Нет. Хотя довольно близко. Ну давайте еще… нет, нет… это — Сезанн. Он считал, если вы помните, что все строится из кубов и шаров. Тем самым, мы одновременно с помощью Платона понимаем Сезанна, а с помощью Сезанна — Платона.
Следовательно, речь не идет, как иногда говорится в эстетических трактатах, о том, что Сезанн геометризировал мир и считал его состоящим из геометрических фигур, то есть пытался, например, красивое женское тело (мы знаем, насколько оно прекрасно) разложить на круги, шары и кубы. Здесь что-то другое — очевидно подобное тому, что имеет в виду Платон. Но пока мы еще не знаем, что имеет в виду Платон, пока мы только сопоставляем. И, может быть, из этого сопоставления выбьется искра понимания. Помощь в высечении этой искры нам должно оказать одно слово, которое я уже употреблял — «конструктивное». То есть, конструктивное не в смысле изображения на картине Сезанна, а конструктивное по отношению к воссозданию чего-то в человеке, в зрителе и в самом художественном произведении, равно как и самом художнике.
Непосредственное ощущение красоты, как мы знаем, и я уже говорил об этом, ни на чем не держится. Если бы оно зависело от нашей способности наслаждаться, в смысле наших психических возможностей, то оно все равно «утекало бы в песок». Оно разрушается временем, не может быть воспроизведено с одинаковой интенсивностью вновь и вновь. Вы же не можете одинаково (просто посудите по себе) радоваться несколько раз. Если бы ваша радость, любовь и т. д. зависели бы только от логики, способности вашего физического, психического аппарата, то никакие чувства вообще не были бы возможны. Они не держались бы… Извините, я оговорился, я хотел сказать, что им не на чем было бы дергаться.
Тем самым, когда Платон говорит о круглом и прямом, он имеет в виду нечто построенное таким образом, который воссоздавал бы то, что без него не воссоздавалось бы. Потому что не на чем было бы держаться. Повторяю, психическое состояние распадается, «уходит в песок» со временем. Если нечто предоставлено только психике и времени, то тогда ничего нет вообще. Тогда есть только распад и смерть.
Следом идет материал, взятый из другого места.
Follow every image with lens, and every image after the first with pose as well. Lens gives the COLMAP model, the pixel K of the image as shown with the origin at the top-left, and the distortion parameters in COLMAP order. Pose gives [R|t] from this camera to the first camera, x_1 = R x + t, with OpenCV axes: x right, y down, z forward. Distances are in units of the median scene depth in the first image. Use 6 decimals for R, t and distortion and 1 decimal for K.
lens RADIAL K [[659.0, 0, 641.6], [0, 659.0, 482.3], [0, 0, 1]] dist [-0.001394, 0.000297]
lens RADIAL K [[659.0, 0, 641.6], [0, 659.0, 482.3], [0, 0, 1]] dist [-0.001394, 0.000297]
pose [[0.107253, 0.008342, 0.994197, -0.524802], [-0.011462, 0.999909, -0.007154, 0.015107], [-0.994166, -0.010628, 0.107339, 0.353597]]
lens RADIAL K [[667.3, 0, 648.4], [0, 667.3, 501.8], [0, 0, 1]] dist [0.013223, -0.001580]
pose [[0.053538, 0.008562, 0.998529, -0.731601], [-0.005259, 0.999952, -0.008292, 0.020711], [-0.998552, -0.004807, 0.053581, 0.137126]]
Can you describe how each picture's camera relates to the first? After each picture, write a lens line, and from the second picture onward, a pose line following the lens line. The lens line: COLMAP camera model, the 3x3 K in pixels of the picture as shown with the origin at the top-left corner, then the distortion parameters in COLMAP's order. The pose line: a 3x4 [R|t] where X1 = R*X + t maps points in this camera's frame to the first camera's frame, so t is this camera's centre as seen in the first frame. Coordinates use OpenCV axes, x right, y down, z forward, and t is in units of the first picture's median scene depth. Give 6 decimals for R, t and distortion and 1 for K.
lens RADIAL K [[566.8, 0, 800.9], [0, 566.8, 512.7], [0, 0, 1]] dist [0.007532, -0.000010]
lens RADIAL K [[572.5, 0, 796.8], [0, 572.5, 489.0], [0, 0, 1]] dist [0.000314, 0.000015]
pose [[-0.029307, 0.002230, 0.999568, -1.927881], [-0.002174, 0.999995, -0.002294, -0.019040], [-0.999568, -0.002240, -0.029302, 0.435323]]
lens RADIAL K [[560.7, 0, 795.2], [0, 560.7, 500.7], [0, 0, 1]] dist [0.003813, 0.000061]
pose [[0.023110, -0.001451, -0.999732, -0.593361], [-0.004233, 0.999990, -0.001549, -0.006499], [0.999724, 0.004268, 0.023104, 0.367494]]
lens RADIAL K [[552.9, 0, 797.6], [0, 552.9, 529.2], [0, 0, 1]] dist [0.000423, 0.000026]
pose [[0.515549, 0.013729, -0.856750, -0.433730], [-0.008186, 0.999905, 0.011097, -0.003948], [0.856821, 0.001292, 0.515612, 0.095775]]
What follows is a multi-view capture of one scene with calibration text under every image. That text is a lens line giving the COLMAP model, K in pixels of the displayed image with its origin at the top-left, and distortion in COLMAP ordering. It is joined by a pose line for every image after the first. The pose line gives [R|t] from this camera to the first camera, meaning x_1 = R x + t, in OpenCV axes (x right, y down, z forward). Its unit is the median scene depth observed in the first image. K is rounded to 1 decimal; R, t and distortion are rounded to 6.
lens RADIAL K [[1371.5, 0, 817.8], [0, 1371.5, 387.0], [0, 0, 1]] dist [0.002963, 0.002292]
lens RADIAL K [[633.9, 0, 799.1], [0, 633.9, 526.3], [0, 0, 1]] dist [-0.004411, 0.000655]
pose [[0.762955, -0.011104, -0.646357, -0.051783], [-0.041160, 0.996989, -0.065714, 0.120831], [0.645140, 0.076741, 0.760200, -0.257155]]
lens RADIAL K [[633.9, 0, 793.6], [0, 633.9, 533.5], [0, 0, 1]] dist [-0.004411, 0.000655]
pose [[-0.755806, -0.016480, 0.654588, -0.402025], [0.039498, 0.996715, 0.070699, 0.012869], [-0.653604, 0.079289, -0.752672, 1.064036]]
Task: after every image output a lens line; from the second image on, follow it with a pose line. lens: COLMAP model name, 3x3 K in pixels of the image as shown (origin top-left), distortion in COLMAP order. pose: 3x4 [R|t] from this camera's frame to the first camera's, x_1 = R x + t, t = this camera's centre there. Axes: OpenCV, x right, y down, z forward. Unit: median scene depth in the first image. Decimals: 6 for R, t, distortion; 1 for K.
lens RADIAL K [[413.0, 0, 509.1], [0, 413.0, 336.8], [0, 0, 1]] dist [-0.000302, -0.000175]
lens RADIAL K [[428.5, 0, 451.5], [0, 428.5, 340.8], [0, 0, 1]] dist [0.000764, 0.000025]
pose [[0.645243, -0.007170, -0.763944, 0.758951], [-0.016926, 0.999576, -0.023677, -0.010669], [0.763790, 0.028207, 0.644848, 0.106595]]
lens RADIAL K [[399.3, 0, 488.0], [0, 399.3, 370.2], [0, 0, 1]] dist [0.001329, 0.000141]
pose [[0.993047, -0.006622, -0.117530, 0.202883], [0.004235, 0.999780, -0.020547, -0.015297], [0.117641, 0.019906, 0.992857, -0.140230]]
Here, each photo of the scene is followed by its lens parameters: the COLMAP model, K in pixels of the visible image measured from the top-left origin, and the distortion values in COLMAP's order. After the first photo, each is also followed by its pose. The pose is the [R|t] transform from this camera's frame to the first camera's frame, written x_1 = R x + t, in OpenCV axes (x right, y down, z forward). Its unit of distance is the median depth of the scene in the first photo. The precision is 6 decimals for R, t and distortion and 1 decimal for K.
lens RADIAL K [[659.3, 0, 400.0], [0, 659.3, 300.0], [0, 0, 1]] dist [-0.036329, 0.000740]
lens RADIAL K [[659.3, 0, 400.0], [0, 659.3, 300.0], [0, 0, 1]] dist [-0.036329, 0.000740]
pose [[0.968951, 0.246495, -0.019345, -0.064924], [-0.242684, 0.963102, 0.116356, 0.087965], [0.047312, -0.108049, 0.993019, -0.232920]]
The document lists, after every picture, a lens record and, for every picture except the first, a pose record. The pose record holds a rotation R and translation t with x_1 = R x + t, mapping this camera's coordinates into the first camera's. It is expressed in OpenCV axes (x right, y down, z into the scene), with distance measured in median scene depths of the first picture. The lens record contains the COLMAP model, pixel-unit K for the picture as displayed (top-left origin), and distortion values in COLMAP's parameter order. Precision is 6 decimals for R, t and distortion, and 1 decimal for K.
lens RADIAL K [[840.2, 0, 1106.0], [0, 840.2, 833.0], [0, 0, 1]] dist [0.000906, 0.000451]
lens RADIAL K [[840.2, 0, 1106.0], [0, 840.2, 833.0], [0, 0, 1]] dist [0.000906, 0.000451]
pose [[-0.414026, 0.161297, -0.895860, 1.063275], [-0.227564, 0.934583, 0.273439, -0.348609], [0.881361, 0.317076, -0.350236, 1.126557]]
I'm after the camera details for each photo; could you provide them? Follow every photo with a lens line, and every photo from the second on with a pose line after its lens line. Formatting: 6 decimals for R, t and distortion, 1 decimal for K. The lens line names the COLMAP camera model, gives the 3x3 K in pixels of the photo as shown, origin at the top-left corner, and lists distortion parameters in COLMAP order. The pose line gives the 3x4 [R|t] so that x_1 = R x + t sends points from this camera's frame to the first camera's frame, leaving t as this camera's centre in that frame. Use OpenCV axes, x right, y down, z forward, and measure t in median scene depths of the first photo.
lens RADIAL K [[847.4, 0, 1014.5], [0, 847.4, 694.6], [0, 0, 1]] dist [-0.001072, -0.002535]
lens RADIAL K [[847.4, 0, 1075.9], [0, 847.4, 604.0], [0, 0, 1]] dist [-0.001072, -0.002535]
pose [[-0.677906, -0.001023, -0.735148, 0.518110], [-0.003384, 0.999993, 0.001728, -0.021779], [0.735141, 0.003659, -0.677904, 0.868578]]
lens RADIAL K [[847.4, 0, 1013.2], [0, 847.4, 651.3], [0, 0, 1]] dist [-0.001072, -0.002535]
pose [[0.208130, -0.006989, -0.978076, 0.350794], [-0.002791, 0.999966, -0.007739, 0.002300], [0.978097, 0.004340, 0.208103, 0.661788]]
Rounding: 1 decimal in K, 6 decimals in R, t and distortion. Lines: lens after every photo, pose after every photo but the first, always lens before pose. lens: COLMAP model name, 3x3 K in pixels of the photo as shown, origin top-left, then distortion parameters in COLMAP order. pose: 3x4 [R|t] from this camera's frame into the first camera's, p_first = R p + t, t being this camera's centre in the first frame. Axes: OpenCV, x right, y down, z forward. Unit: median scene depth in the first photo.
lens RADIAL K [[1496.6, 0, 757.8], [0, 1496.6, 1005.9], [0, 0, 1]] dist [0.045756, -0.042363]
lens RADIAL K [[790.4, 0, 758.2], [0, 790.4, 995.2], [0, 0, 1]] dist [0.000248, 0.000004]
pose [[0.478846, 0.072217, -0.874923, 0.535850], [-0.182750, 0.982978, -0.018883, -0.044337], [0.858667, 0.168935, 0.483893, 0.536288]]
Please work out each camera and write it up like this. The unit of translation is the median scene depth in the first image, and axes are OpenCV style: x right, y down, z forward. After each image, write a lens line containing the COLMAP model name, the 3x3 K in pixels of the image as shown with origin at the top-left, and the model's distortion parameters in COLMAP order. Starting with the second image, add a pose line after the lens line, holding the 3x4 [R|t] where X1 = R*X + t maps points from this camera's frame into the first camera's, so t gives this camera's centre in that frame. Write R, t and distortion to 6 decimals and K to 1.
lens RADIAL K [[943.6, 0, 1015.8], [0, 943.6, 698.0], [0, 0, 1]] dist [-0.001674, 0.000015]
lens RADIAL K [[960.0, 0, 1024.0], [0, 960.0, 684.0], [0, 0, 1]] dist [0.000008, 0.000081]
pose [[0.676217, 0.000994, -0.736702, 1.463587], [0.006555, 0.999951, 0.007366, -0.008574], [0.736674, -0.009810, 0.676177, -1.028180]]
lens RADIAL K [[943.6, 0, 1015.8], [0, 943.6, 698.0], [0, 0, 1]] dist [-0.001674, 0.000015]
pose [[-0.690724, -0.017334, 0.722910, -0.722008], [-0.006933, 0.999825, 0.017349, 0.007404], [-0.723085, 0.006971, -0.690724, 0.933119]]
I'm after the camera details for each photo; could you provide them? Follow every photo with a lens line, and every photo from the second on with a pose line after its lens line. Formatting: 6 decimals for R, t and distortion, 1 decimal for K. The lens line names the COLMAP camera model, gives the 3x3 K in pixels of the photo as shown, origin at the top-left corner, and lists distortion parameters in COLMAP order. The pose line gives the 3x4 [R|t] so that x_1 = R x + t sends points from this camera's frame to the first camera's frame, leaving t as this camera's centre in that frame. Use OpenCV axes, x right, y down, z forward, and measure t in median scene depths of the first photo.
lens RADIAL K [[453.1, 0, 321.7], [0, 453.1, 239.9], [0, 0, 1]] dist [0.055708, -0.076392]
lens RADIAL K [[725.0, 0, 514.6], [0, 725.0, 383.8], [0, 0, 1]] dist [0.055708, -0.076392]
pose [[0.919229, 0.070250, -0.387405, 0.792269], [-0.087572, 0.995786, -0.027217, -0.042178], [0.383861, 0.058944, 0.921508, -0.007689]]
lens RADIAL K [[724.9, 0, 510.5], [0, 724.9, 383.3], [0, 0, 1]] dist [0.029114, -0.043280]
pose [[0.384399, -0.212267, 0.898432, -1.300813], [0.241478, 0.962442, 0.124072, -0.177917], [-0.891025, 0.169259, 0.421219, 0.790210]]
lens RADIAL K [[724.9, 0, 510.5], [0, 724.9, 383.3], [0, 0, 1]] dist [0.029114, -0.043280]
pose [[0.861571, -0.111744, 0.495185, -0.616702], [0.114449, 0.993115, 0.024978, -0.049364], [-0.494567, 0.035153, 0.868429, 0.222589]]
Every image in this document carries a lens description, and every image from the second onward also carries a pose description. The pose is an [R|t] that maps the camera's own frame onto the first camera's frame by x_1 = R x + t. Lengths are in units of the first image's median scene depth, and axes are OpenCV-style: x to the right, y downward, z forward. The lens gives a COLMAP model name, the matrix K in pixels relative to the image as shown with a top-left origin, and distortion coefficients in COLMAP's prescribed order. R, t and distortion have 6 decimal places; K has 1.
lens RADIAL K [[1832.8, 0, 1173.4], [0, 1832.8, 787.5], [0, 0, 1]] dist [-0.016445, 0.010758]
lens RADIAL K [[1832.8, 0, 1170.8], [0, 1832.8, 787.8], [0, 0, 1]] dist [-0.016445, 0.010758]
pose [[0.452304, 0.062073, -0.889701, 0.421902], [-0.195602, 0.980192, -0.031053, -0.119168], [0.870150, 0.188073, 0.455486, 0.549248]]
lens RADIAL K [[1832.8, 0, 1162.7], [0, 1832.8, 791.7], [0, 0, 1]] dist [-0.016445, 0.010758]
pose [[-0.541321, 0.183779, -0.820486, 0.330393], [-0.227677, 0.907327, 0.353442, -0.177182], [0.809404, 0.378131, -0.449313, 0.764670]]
Но повернем теперь все это и посмотрим с другой стороны на то, что я сказал в отношении искусства. Платон говорит: «…беспредельное множество отдельных вещей и [свойств], содержащихся в них, неизбежно делает также беспредельной и бессмысленной твою мысль, вследствие чего ты никогда ни в чем не обращаешь внимания ни на какое число»69
.Опять тот же контекст — и вдруг выныривают какие-то слова, которые обычно мы в этот контекст не ставим. Вспомните, что слово «число» фигурировало уже в цитате, которую я приводил в связи с круговращениями неба и их конструктивной ролью по отношению к порядку нашей души. Там было сказано: «поскольку же день и ночь» и т. д. и «равноденствия и солнцестояния зримы, то глаза открыли нам число». То есть дали понятие о времени и прочем.
Так значит, во-первых, у нас появляется число. Число, то бишь — математика, или — наука. И появляется в особом контексте, в том же самом, в какой мы вынуждены были вести эстетические рассуждения. А сейчас вдруг мы переходим к математическим рассуждениям — ив том же самом контексте. В каком? В контексте соотношения с хаотическим разбросом мира и души, нашего сознания, наблюдающего мир.